Zehru's strength was ebbing too swiftly for him to have any chance of gaining safety through either of the distant side walls. His only hope of fighting back to the purple mists was to pass Blake and go through the nearby end wall through which he had originally been drawn.

He came lunging forward in an attack whose sheer fury made Blake give ground before the menace of the lashing tentacles.

Blake took another backward step, then staggered as his foot struck a rough spot in the ground. Zehru's tentacles were upon him before he could recover himself. His club was jerked from his fingers and sent hurtling far out of reach. Half a dozen of the tentacle-arms lashed around his throat in a strangling grip.

He clawed wildly at the choking coils, but they failed to loosen even a fraction of an inch. Desperately Blake sent his fists smashing into the gray face. The scale armor of Zehru's skull, fast weakening in the liquefying influence of the oxygen, gave way beneath that battering attack. He staggered, and his coiling tentacles relaxed slightly.

Blake tore himself free. A final smashing blow, with every ounce of his one hundred and ninety pounds behind it, sent Zehru crashing to the ground. The Xollarian tried to rise, then feebly slumped back, his strength spent.

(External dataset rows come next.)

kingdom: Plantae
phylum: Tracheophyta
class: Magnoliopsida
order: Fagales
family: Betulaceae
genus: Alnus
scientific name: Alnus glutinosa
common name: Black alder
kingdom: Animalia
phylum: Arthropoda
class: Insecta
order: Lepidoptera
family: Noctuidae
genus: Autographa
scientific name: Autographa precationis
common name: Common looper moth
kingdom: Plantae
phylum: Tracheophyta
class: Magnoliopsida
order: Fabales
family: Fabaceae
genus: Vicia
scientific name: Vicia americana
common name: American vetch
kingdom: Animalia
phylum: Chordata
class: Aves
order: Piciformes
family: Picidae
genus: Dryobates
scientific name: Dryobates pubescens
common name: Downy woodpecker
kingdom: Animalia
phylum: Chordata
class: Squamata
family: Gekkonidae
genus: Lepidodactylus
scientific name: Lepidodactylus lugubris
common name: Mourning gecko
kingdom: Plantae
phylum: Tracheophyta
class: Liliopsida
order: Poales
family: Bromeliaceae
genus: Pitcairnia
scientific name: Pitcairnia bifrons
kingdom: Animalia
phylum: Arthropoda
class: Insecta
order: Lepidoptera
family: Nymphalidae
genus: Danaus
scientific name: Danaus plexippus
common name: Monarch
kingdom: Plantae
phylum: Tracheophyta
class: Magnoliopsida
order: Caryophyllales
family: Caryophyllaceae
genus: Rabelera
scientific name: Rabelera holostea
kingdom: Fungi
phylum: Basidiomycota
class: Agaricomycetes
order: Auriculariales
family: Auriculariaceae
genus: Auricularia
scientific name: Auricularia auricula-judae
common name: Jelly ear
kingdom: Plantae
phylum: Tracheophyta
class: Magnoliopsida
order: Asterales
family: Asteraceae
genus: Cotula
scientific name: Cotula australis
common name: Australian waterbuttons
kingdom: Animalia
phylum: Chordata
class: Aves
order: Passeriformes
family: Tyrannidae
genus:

Blake leaped forward to finish his opponent, but stopped as he saw that his efforts were not needed.

The deadly air of the enclosure was now overwhelming Zehru with swift and hideous death. He was literally rotting before Blake's horrified eyes, the gray-scaled skin sloughing off in streaming rivulets of pallid ooze, and the entire body contorting in what was obviously a death agony.

Sickened, Blake stepped back a pace or two. Zehru's tentacles feebly beat the ground around him, then suddenly one of the writhing arms blundered upon a thin cable running along the ground. Before Blake could spring forward to stop him, Zehru with a last surge of power ripped the fragile metal strand completely in two.

It was the Xollarian's dying effort. He slumped in a motionless, nearly liquescent heap. But that last blind blow at the Earthlings threatened to be a deadly one. The severed cable led to one of the black posts surrounding the enclosure. With the cable's parting an entire section of one of the gold-flecked barrier walls vanished. Xollar's deadly purple mists were already surging in.

Speed was the Earthlings' only chance now. Helen was as quick to realize the danger as was Blake. Side by side they started their mad race toward where the silver arch-gate loomed nearly a hundred yards away.

They had covered barely half the distance when the air around them began to show a definite tinge of purple. With the appearance of the purple hue there came a strange and swiftly increasing agony, a torturing vibration that seemed to be tearing every atom in their bodies asunder.

They were within ten yards of the arch when Helen fell. Blake grabbed her up in his arms and stumbled on. There was no longer enough oxygen in the air to even breathe. Blake's lungs were on fire. Every cell in his body seemed vibrating in unbearable torment.

It was all that he could do to struggle up on the low platform. He staggered across the space and under the arch. It took the last shred of strength in his tortured body for him to lift his hand and pull the black lever down into place.

Its action was instantaneous. The agony of the purple mists was blotted out in a surging wave of mighty force that swept Blake and Helen up and away through a Spaceless universe where black chaos reigned awesomely supreme. There was a long terrible moment of hurtling through distances inconceivably vast. Blake's brain reeled in nausea.

Then suddenly all motion ceased and everything was normal again. There was firm grassy ground under his feet and a cool breeze was blowing in his face.

He opened his eyes and saw the gray half-light of early dawn. After the first swift look around him he sighed in mighty relief. To his left was the familiar skyline of Fifth Avenue. To his right was Central Park West. They were somewhere in Central Park, safe again in their own world.

And somewhere in that other world beneath the twin purple suns, the time mechanism of the silver gate should even now be releasing the explosive that would forever blot out all trace of the evil handiwork of Zehru, cosmic fisher of Xollar.